I own both a throttle-operated (eZee Cadence) and pure pedelec bike (Pro Connect) and have ended up preferring the latter. I almost always pedalled the eZee bikes anyway, despite the pure power option, but also had to keep the throttle open at all times. I was effectively thinking for the bike, something the Pro Connect's Panasonic system does for me. It's also a lighter, more efficient, much, much faster bike that I know will get me all the way into central London and back, something that is impossible on the Cadence, despite all those extra Watt hours on hand.
At first I thought it was what electric bikes were all about, whizzing along under throttle control, no pedalling necessary. But it gets to your wrist after a while and you can't indicate left without laying off the power. Plus the bike ends up being a lattice of work of wires - from battery to controller, from controller to motor, from throttle to controller. Too many points of failure.

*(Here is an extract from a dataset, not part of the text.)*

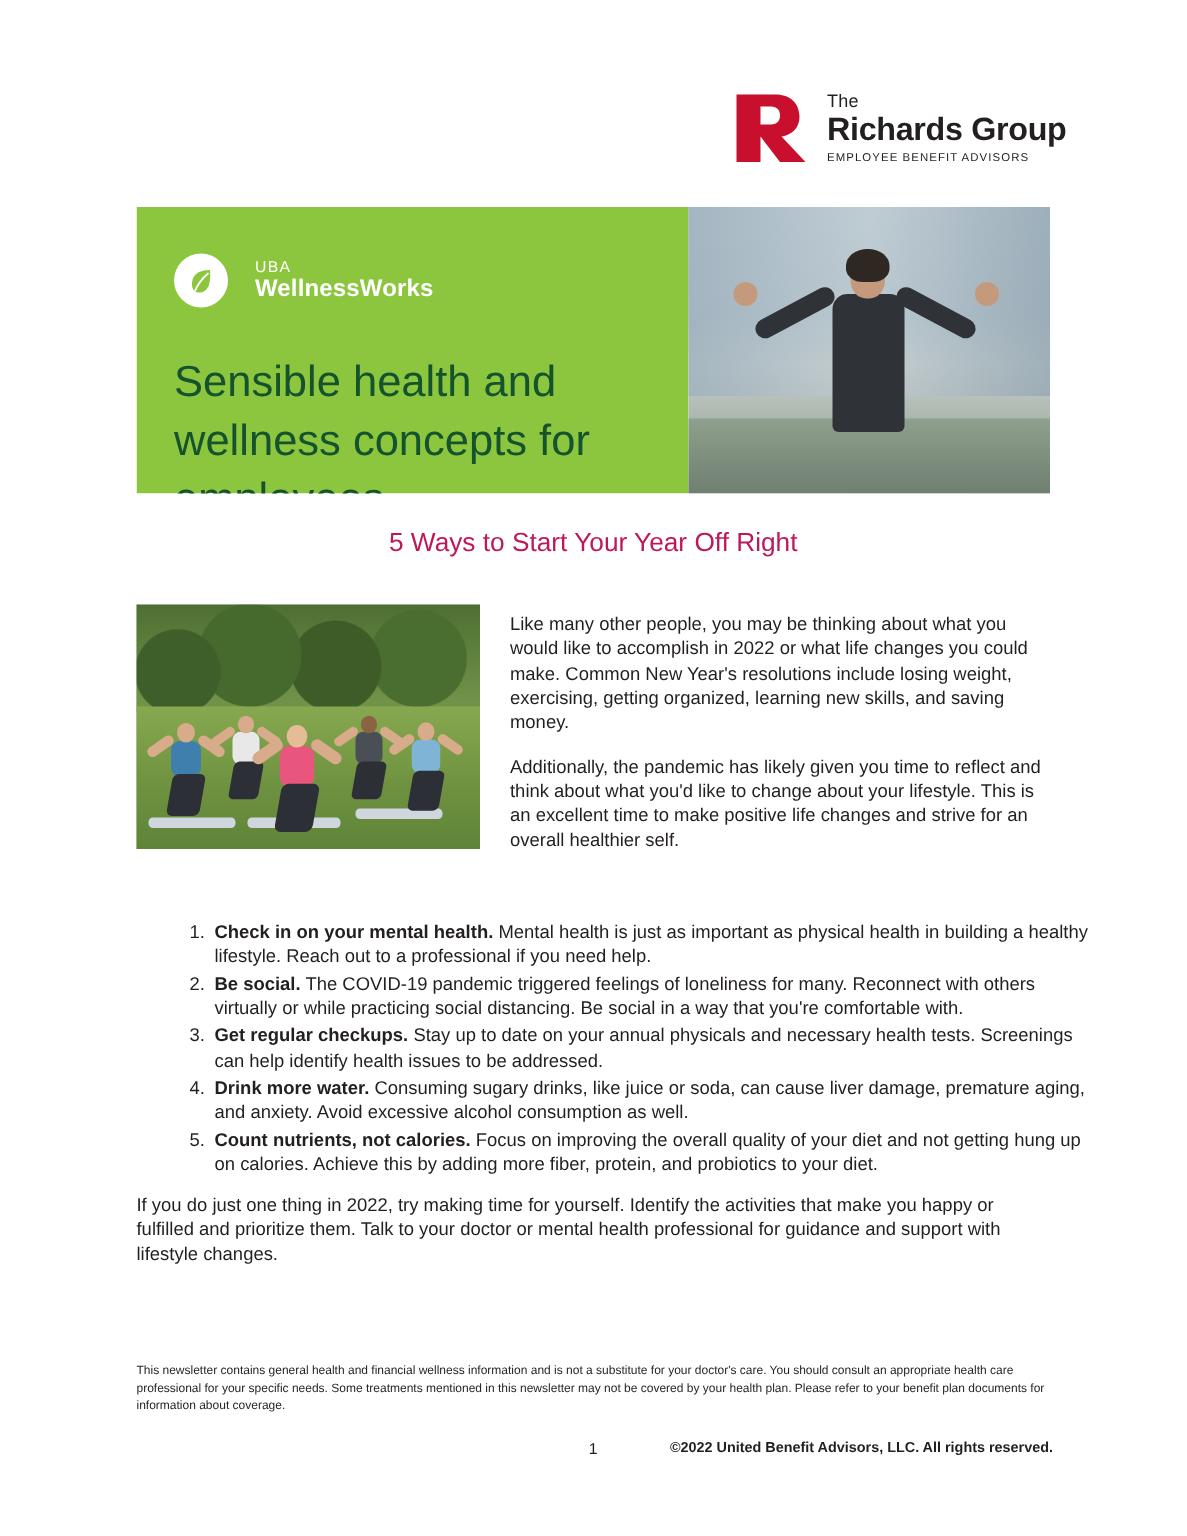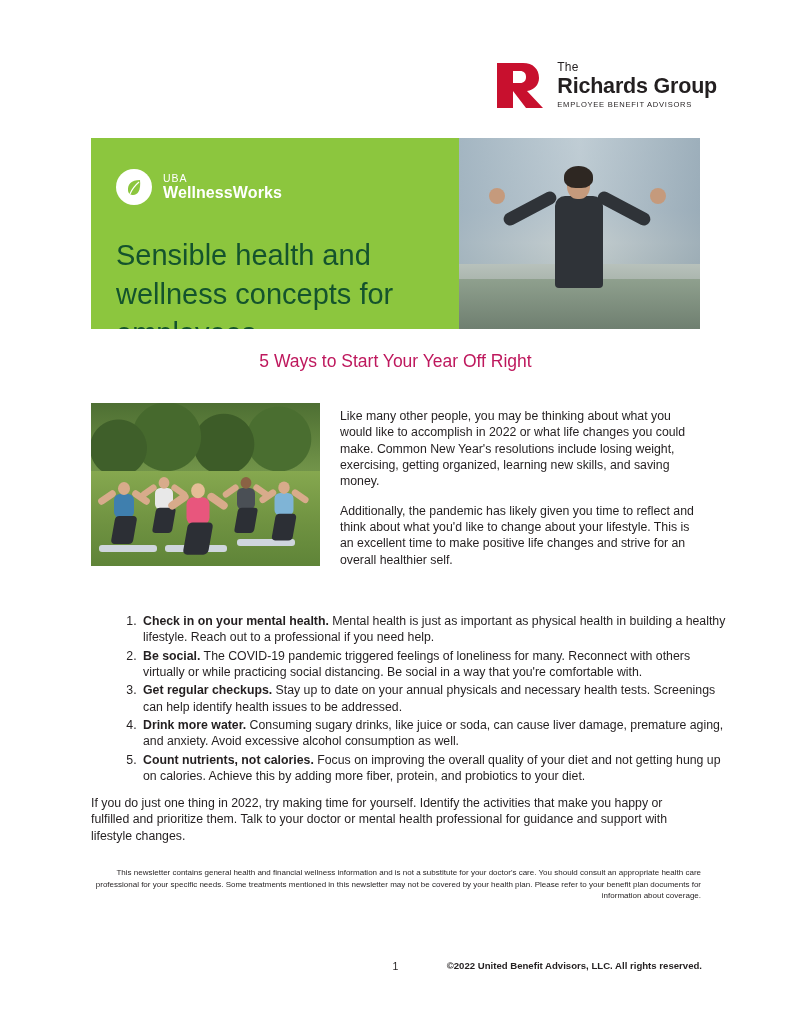"The" .logo-block { right: 74px -> 80px }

Pedalling helped take the strain off the battery and as a 30ish bloke, it was hard NOT to pedal, what with all my youthful energy and enthusiasm. So there I was, with a true ebike, pedalling almost all the time. The only time I stopped pedalling would be to avoid hitting the kerb when cycling down the gap between bendy bus and pavement.
Unless I'm on the Zero X, I'm happy to pedal and to have my pedalling boosted by the motor. But the Cadence is still a good bike to tear around rougher tracks on, which is why I've ended up owning one.